I woke up today, not with the sickly speaker in my head but with a question about the dictionary definition poems I wrote last week.  I had four and was wondering if I needed a fifth, for balance, as I imagined distributing the poems within the sickly speaker's narrative.  In looking back at the ones already written, I could see that I needed something that was closer to closure, something that made reference to the speaker's cure.  (Ah, it strikes me now that I could have looked up "cure."  Duh.)  I looked up "save" as that was the goal, to save the speaker from death. 

The first few words of the definition sent me directly to my journal and I hand wrote three couplets there, but I found myself turning to the computer more quickly than in the past, perhaps b/c I had the source material right there in black & white next to the keyboard.  The poem begins:

Deliver, rescue, or protect the body from the marrow,
............from the rising again of fever flush and sweat.
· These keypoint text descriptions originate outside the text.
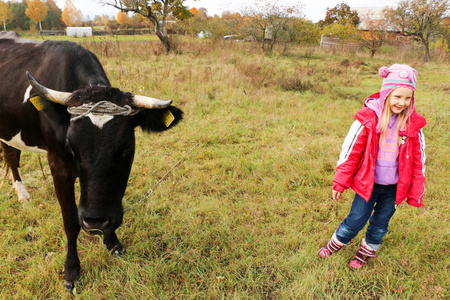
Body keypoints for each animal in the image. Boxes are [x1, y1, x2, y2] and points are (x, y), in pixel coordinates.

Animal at [0, 32, 183, 292]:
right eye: (72, 147)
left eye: (126, 149)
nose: (95, 220)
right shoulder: (58, 164)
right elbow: (70, 221)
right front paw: (71, 270)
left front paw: (112, 242)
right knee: (11, 156)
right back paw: (23, 195)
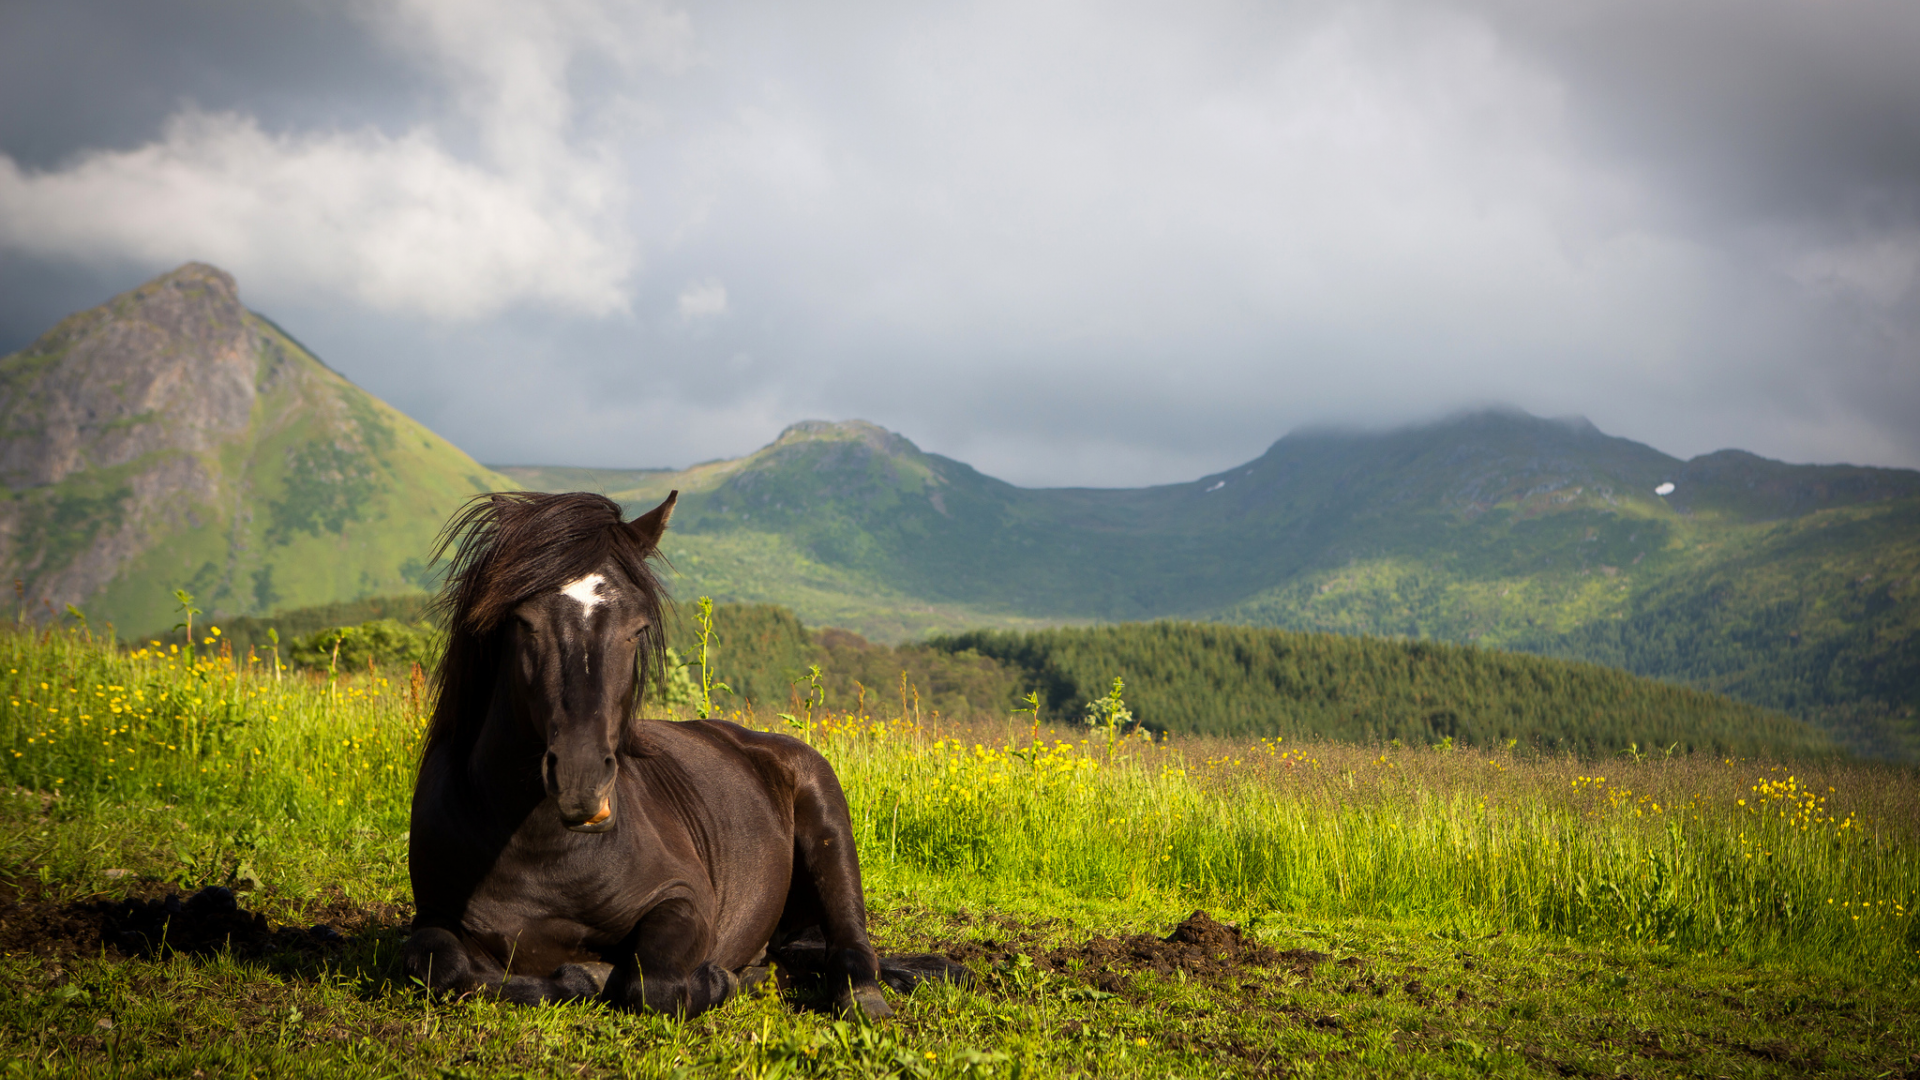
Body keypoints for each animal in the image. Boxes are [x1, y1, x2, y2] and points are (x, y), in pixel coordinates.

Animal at [403, 491, 890, 1014]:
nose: (581, 779)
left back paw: (856, 997)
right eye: (524, 622)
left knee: (850, 944)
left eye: (636, 629)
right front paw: (581, 976)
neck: (538, 849)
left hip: (829, 830)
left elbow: (652, 982)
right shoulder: (433, 914)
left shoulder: (683, 898)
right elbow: (442, 966)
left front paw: (711, 979)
In the end, the draft is only six couplets long with the second lines all indented, so maybe my desire to move from journal to computer foreshadowed that, maybe my poet-mind already knew that this would be a short one.  Bizarre how that sometimes works.  I did manage to end on the phrase "carry out the cure," so the poem went where I wanted it to go, although I don't remember consciously trying to get there.

I also see that for perhaps the first time in the series I state flat out that the illness has refused all diagnoses.  Cool.  I guess that was also percolating away beneath the surface.

The title was a little bit difficult until the word "parse" jumped into my brain, then if fell into place: "To Parse To Save, One Must State the Relevant."